September 10, 2004

A poem for tomorrow. Since the anniversary is on the weekend, I post this today, hoping you will find others to go with it.
  • The page cannot be displayed There is a problem with the page you are trying to reach and it cannot be displayed. Please try the following: Click the Refresh button, or try again later. That's... that's beautiful...
  • Funny, works fine for me. Shall I c/p it here?
  • Link works fine for me, too. Like the Ginsberg poem, with all the folk in the produce department.
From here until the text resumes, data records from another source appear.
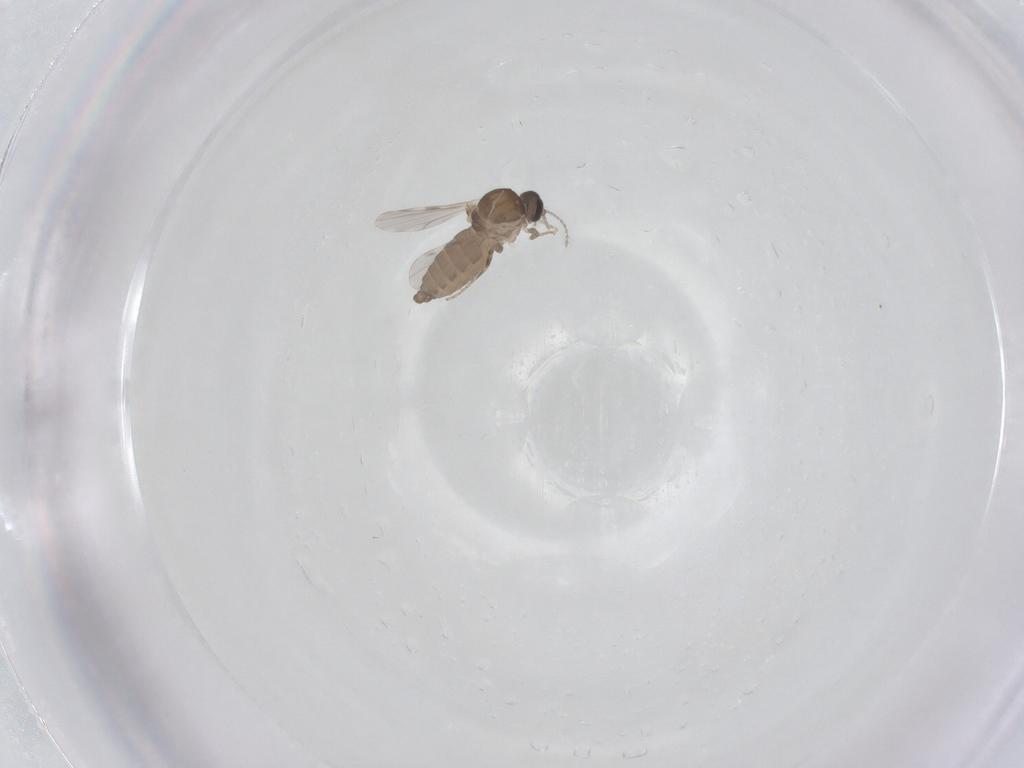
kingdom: Animalia
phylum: Arthropoda
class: Insecta
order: Diptera
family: Ceratopogonidae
  • Well, now I can get to it fine. Sorry about that. To make up for it, here's a poem from last week's New Yorker: A POEM THAT I WROTE IN A HIGH FEVER You who are lengthening your lives with the best doctors and the best medicines remember those who are shortening their lives with the wars that you in your long lives are not preventing. You who are again screwing the younger generations and winking at each other the winking of your eyelids is like the chill of the swinging shutters in an empty house. --Yehuda Amichai
  • as if a fool unwittingly called "Come here" to the white horses of the sea as if they heard up they reared and abruptly dashed away the nets of the fishermen whose boats and huts were broken by surge and tumult of the plunging ocean.
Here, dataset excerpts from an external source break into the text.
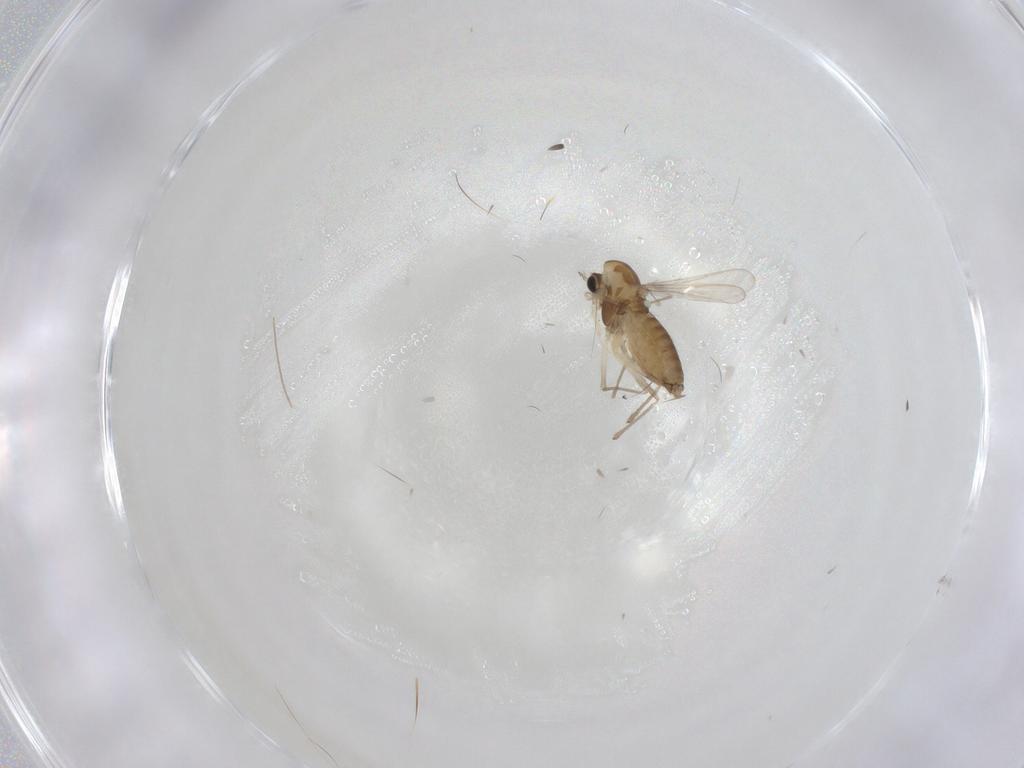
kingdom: Animalia
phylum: Arthropoda
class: Insecta
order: Diptera
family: Chironomidae
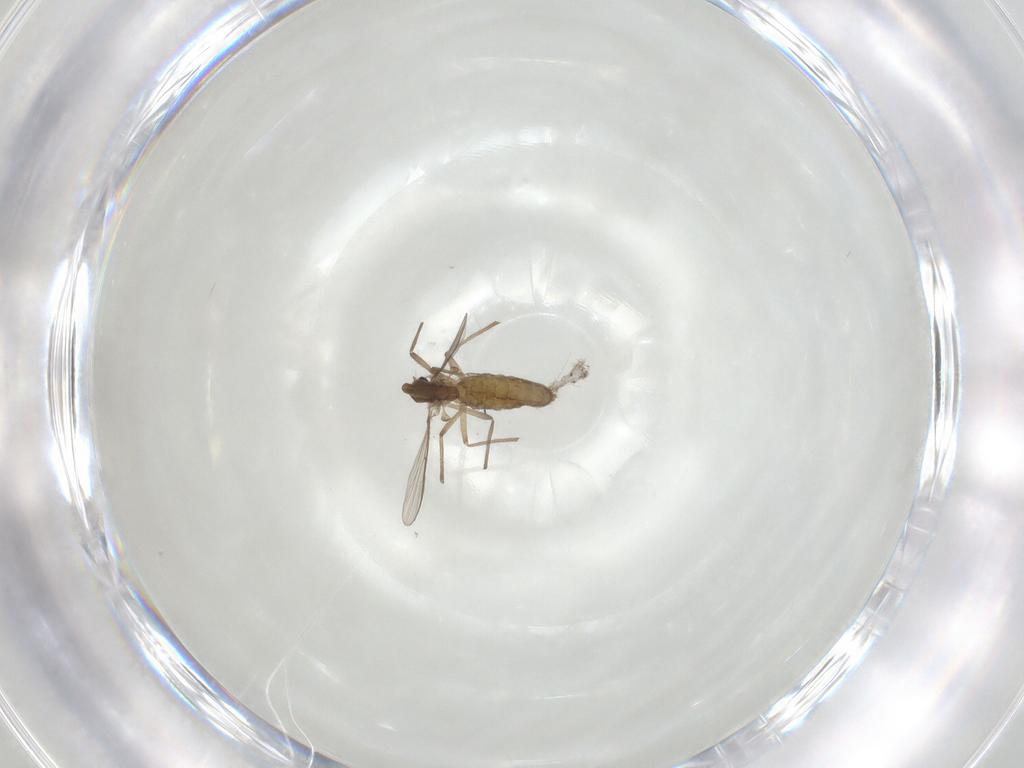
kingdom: Animalia
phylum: Arthropoda
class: Insecta
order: Diptera
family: Chironomidae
  • O, did some fool unwittingly call Come here! to the white horses of the sea? As if they heard Up they reared and abruptly dashed away jetties of fishermen Boats and huts and hopes were broken shoreline hammered flat Sea-surge after sea-surge pounded along the rim of a plunging ocean
  • Lo...a work in progress
  • Rah, Bees. More horse images, please.
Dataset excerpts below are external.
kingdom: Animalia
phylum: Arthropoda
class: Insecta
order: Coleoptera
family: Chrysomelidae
  • Horse keepers may not be entirely well: we love the smell of horses and of hay and how they make a dreadful racket in drinking from a metal bucket. And some of them -- I think it's like a laugh -- our small bay mare, she with pink-splashed nose as soft as old velvet, plunges deep her slender muzzle for sheer delight of snorting forth a stream of bubbles and has been known to pick up a running hose to drench her owners when unsuspecting backs are turned
  • John Carder Bush Control: A translation When God comes at me do I bow the stallion's legs or meet him with flared nostrils? When Man comes at me do I rein in the stallion, or let him meet the hooves? When Woman comes at me do I let her take the bridle, or turn away the head? When Animal comes at me the stallion stalls at simplicity: I cannot make him face attack. When I come at me the stallion bolts: I find him nuzzling the reflecting water. When I and stallion blend the grass gets cropped.